Which is part of why the Should’ve been… jokes are terrible in the first place. Let’s say this oh-so-edgy T-shirt slogan had happened, and Lars Ulrich had died in that crash. No matter how Metallica had sounded afterwards, a body of their fans would’ve decided that nope, uh-uh, it isn’t Metallica without Lars. This would lead to metal purists talking about pre-Lars versus post-Lars Metallica, and saying that the way the band handled Lars’ death was unfair, and at the end of the day a Should’ve been Cliff shirt would’ve popped up. If music fandom has shown us anything, it’s that toxic jagoffs are always going to use an event to define themselves and their experience of art.
Because it is toxic. Cracking jokes about who should’ve died in Metallica lacks empathy and shows that you don’t consider those four dudes people. Hell, it shows that you never considered Cliff Burton a person, but rather some magical musician who in your mind was most important for his death. You don’t really give a shit about Cliff if you’re talking about who should’ve died in Metallica.
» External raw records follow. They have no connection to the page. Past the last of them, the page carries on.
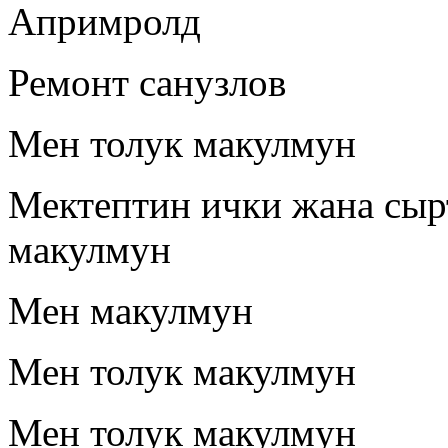
Апримролд
Ремонт санузлов
Мен толук макулмун
Мектептин ички жана сыр
макулмун
Мен макулмун
Мен толук макулмун
Мен толук макулмун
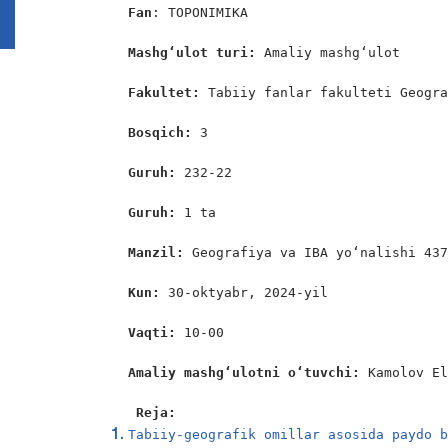
Fan
: TOPONIMIKA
No one should’ve died in Metallica. If James or Kirk or Lars had been killed in that crash, Cliff Burton would’ve been fucking devastated. But hey, guess you didn’t really like ReLoad, so who cares that these guys basically had PTSD for 20 years? Gross, man.
Yeesh, it’s just a joke, don’t be so sensitive, we hear some of you say. It’s punching up — those guys are millionaires, they’ll live. That may be, but if one of your closest friends died in a car crash, and you saw me wearing a Should’ve been you shirt, you probably wouldn’t be very happy. Worse, you might sink into a survivor’s guilt spiral, wondering if it in fact should have been you (I mean, depends on how much you love your friends, but one assumes). In that respect, the only people who get a pass for wearing one of these shirts are the guys in Metallica. It’s like how you can insult your own family, but when other people do, you get angry. It’s theirs to say, if they want to.
Let’s be honest, if you tweeted Should’ve been Kirk, and Kirk Hammett reached out to you and said, ‘What the fuck, man?’ you wouldn’t be edgy. You’d probably make an excuse about your dark sense of humor and take down the tweet eventually. Because you’d suddenly be confronted with the humanity of what you’re saying, which would make you realize that your dark sense of humor isn’t helping anyone beyond venting a gritty thought. After Cliff died, Metallica never perpetuated war crimes, or abused children, they just made some iffy records. You think one of those dudes should’ve died for that? Come the fuck on.
That’s the thing — Metallica are just dudes. Sure, they’re the dudes who tried to kill free music sharing in its cradle, and they’re dudes who do and say some Dethklok-level dumb rich-guy shit from time to time. But they’re also four guys, three of whom lost one of their best friends to a terrible accident. While you may feel edgy telling the world which one of them should’ve died instead, that wisecrack loses weight pretty soon after the initial shock value.
You’re allowed to make that joke, sure. It’s a free country. It just makes you a real dick.